#### PROVIDED INFORMATION
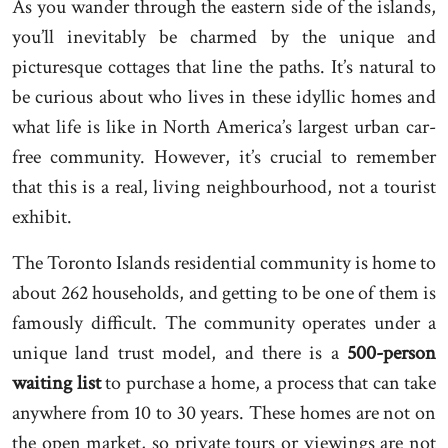
As you wander through the eastern side of the islands,
you’ll inevitably be charmed by the unique and
picturesque cottages that line the paths. It’s natural to
be curious about who lives in these idyllic homes and
what life is like in North America’s largest urban car-
free community. However, it’s crucial to remember
that this is a real, living neighbourhood, not a tourist
exhibit.
The Toronto Islands residential community is home to
about 262 households, and getting to be one of them is
famously difficult. The community operates under a
unique land trust model, and there is a
500-person
waiting list
to purchase a home, a process that can take
anywhere from 10 to 30 years. These homes are not on
the open market, so private tours or viewings are not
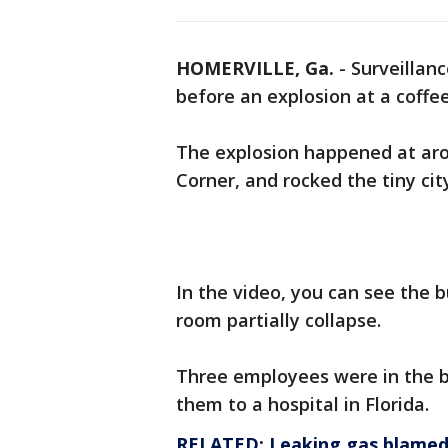
HOMERVILLE, Ga.
-
Surveillan
before an explosion at a coffee
The explosion happened at arou
Corner, and rocked the tiny cit
In the video, you can see the b
room partially collapse.
Three employees were in the bu
them to a hospital in Florida.
RELATED: Leaking gas blamed 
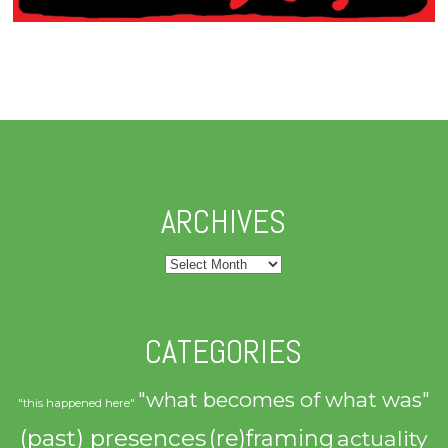
ARCHIVES
Archives
CATEGORIES
"what becomes of what was"
"this happened here"
(past) presences
(re)framing
actuality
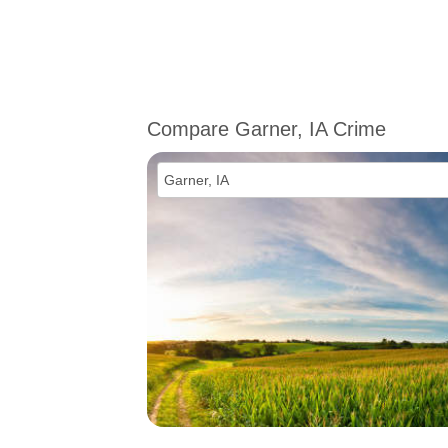
Compare Garner, IA Crime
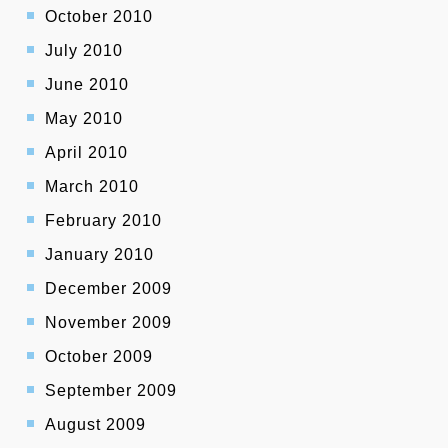
October 2010
July 2010
June 2010
May 2010
April 2010
March 2010
February 2010
January 2010
December 2009
November 2009
October 2009
September 2009
August 2009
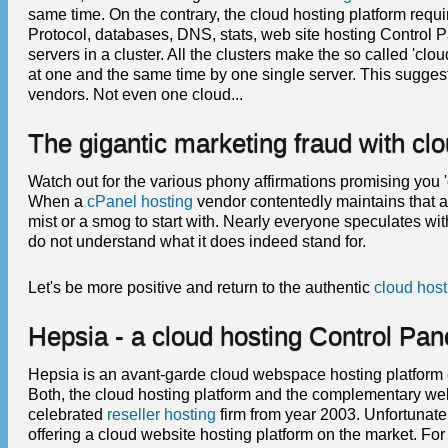
same time. On the contrary, the cloud hosting platform requir
Protocol, databases, DNS, stats, web site hosting Control Pa
servers in a cluster. All the clusters make the so called 'cl
at one and the same time by one single server. This sugge
vendors. Not even one cloud...
The gigantic marketing fraud with clo
Watch out for the various phony affirmations promising you 
When a
cPanel hosting
vendor contentedly maintains that a 
mist or a smog to start with. Nearly everyone speculates with 
do not understand what it does indeed stand for.
Let's be more positive and return to the authentic
cloud host
Hepsia - a cloud hosting Control Pa
Hepsia is an avant-garde cloud webspace hosting platform 
Both, the cloud hosting platform and the complementary we
celebrated
reseller hosting
firm from year 2003. Unfortunate
offering a cloud website hosting platform on the market. Fo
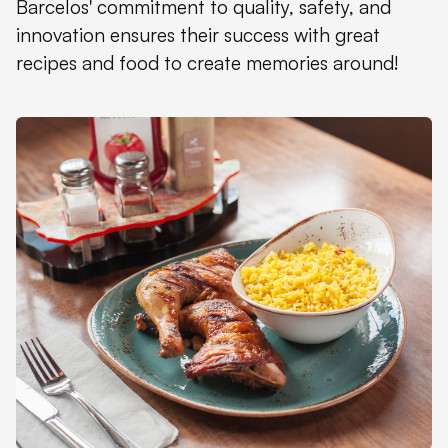
Barcelos' commitment to quality, safety, and
innovation ensures their success with great
recipes and food to create memories around!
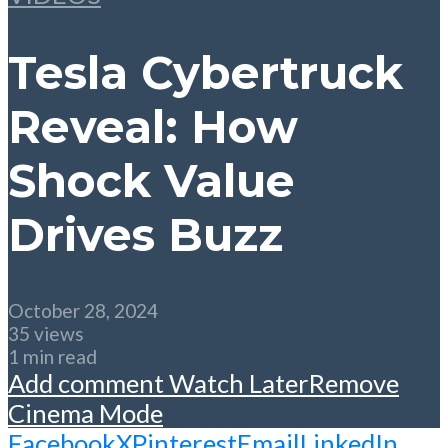
Tesla Cybertruck
Reveal: How
Shock Value
Drives Buzz
October 28, 2024
35 views
1 min read
Add comment
Watch Later
Remove
Cinema Mode
Facebook
X
Pinterest
Email
LinkedIn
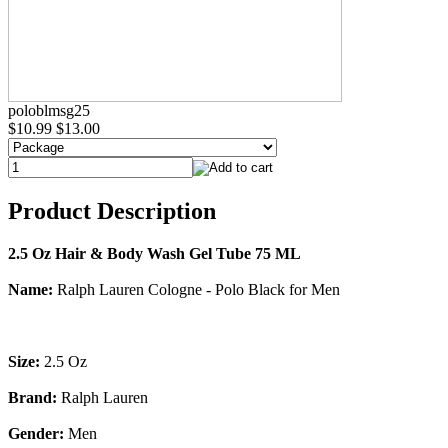
poloblmsg25
$10.99
$13.00
Product Description
2.5 Oz Hair & Body Wash Gel Tube 75 ML
Name:
Ralph Lauren Cologne - Polo Black for Men
Size:
2.5 Oz
Brand:
Ralph Lauren
Gender:
Men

#### TASK INSTRUCTIONS
Give every line above, apart from the picture markers, as a JSON list of strings, one string per line in the order shown, with blank lines left out.

#### RESPONSE TO THE TASK
[
  "As you wander through the eastern side of the islands,",
  "you’ll inevitably be charmed by the unique and",
  "picturesque cottages that line the paths. It’s natural to",
  "be curious about who lives in these idyllic homes and",
  "what life is like in North America’s largest urban car-",
  "free community. However, it’s crucial to remember",
  "that this is a real, living neighbourhood, not a tourist",
  "exhibit.",
  "The Toronto Islands residential community is home to",
  "about 262 households, and getting to be one of them is",
  "famously difficult. The community operates under a",
  "unique land trust model, and there is a",
  "500-person",
  "waiting list",
  "to purchase a home, a process that can take",
  "anywhere from 10 to 30 years. These homes are not on",
  "the open market, so private tours or viewings are not",
  "HOMERVILLE, Ga.",
  "-",
  "Surveillan",
  "before an explosion at a coffee",
  "The explosion happened at arou",
  "Corner, and rocked the tiny cit",
  "In the video, you can see the b",
  "room partially collapse.",
  "Three employees were in the bu",
  "them to a hospital in Florida.",
  "RELATED: Leaking gas blamed ",
  "ARCHIVES",
  "Archives",
  "CATEGORIES",
  "\"what becomes of what was\"",
  "\"this happened here\"",
  "(past) presences",
  "(re)framing",
  "actuality",
  "Compare Garner, IA Crime",
  "October 2010",
  "July 2010",
  "June 2010",
  "May 2010",
  "April 2010",
  "March 2010",
  "February 2010",
  "January 2010",
  "December 2009",
  "November 2009",
  "October 2009",
  "September 2009",
  "August 2009",
  "same time. On the contrary, the cloud hosting platform requir",
  "Protocol, databases, DNS, stats, web site hosting Control Pa",
  "servers in a cluster. All the clusters make the so called 'cl",
  "at one and the same time by one single server. This sugge",
  "vendors. Not even one cloud...",
  "The gigantic marketing fraud with clo",
  "Watch out for the various phony affirmations promising you ",
  "When a",
  "cPanel hosting",
  "vendor contentedly maintains that a ",
  "mist or a smog to start with. Nearly everyone speculates with ",
  "do not understand what it does indeed stand for.",
  "Let's be more positive and return to the authentic",
  "cloud host",
  "Hepsia - a cloud hosting Control Pa",
  "Hepsia is an avant-garde cloud webspace hosting platform ",
  "Both, the cloud hosting platform and the complementary we",
  "celebrated",
  "reseller hosting",
  "firm from year 2003. Unfortunate",
  "offering a cloud website hosting platform on the market. Fo",
  "Barcelos' commitment to quality, safety, and",
  "innovation ensures their success with great",
  "recipes and food to create memories around!",
  "Tesla Cybertruck",
  "Reveal: How",
  "Shock Value",
  "Drives Buzz",
  "October 28, 2024",
  "35 views",
  "1 min read",
  "Add comment",
  "Watch Later",
  "Remove",
  "Cinema Mode",
  "Facebook",
  "X",
  "Pinterest",
  "Email",
  "LinkedIn",
  "poloblmsg25",
  "$10.99",
  "$13.00",
  "Product Description",
  "2.5 Oz Hair & Body Wash Gel Tube 75 ML",
  "Name:",
  "Ralph Lauren Cologne - Polo Black for Men",
  "Size:",
  "2.5 Oz",
  "Brand:",
  "Ralph Lauren",
  "Gender:",
  "Men"
]